Exercise requirements
Retype each of the rows below word for word, omitting the pictures.

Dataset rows
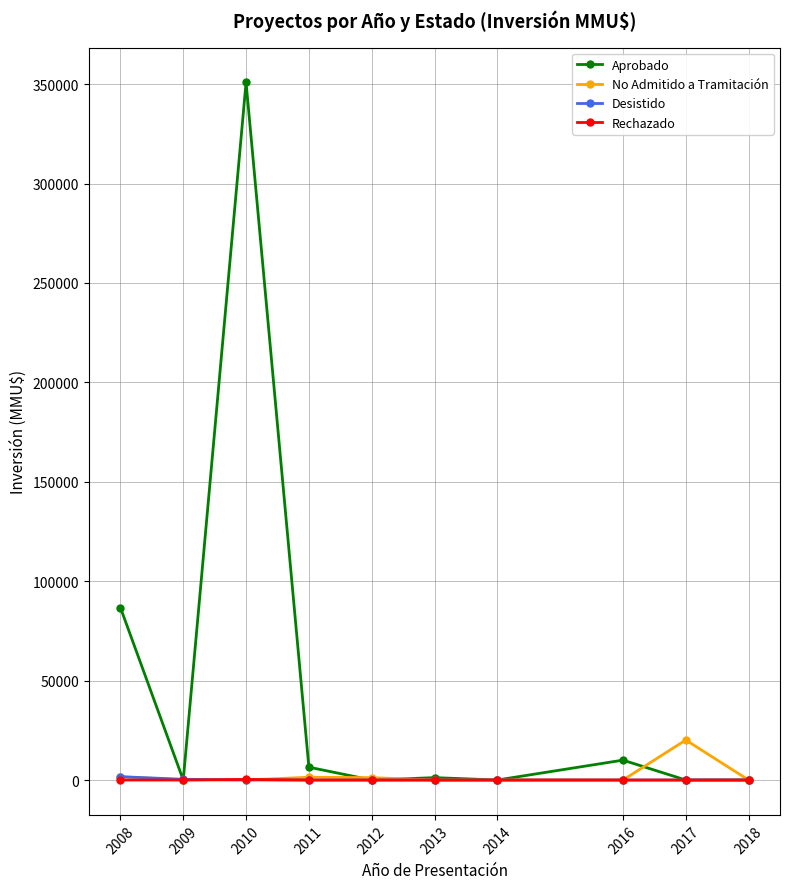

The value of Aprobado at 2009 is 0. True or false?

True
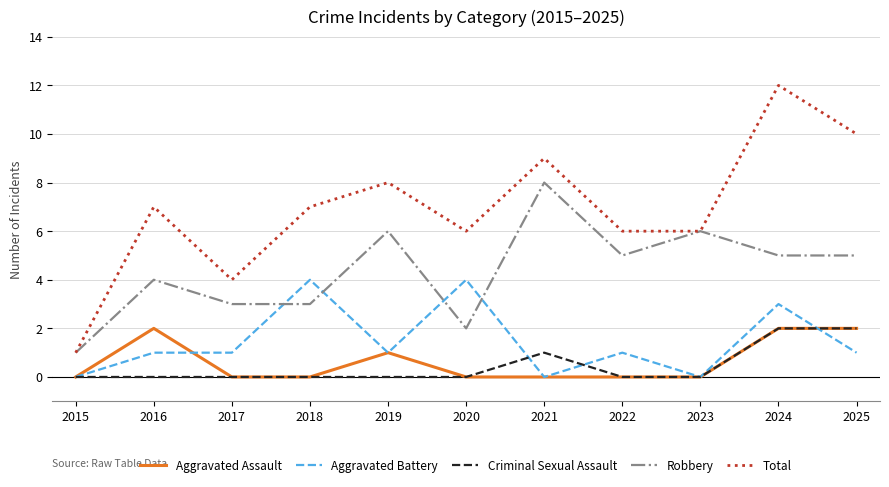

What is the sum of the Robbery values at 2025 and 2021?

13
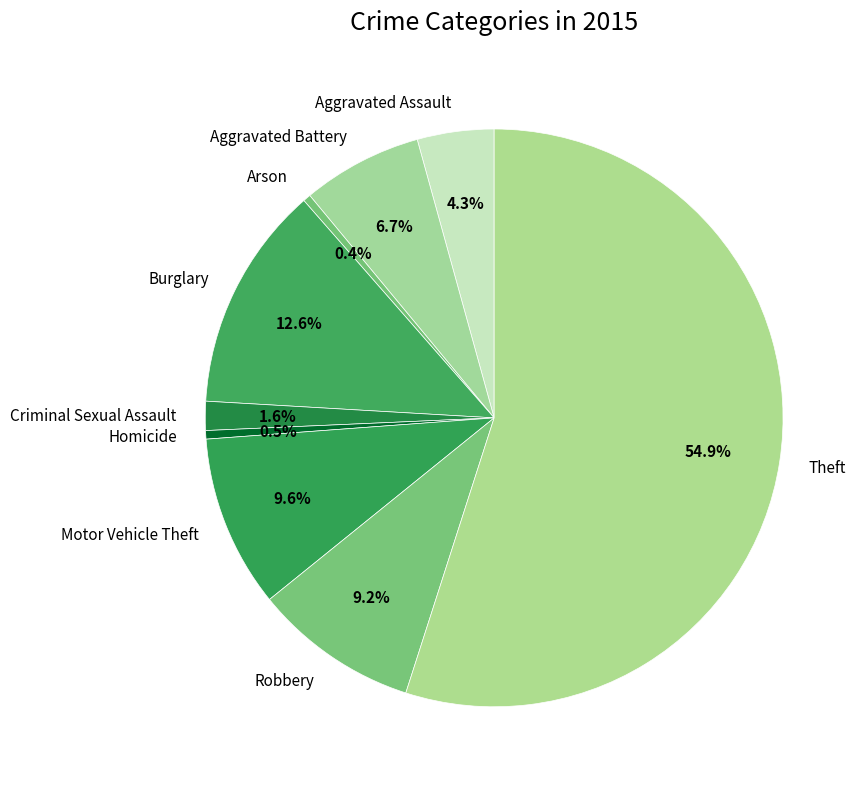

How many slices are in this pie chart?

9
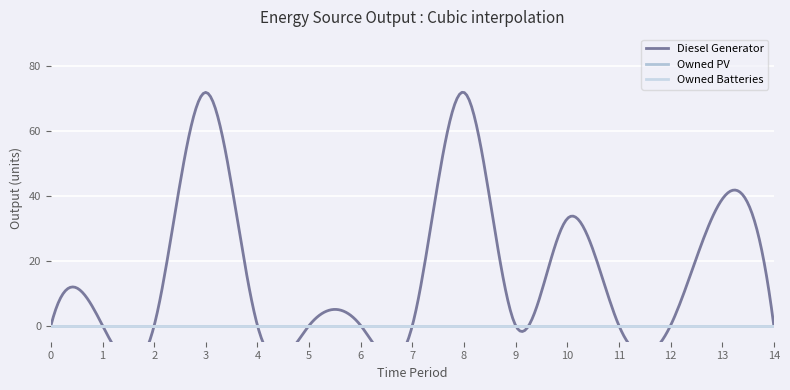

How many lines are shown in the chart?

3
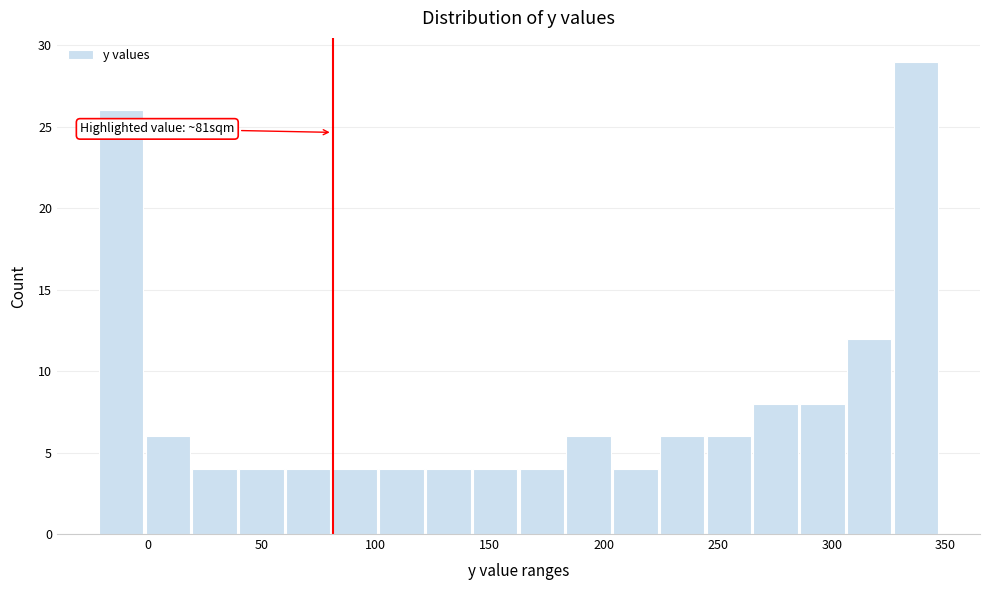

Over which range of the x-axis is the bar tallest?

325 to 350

Solved problem
The value of Aprobado at 2009 is 0. True or false?

True

What is the sum of the Robbery values at 2025 and 2021?

13

How many slices are in this pie chart?

9

How many lines are shown in the chart?

3

Over which range of the x-axis is the bar tallest?

325 to 350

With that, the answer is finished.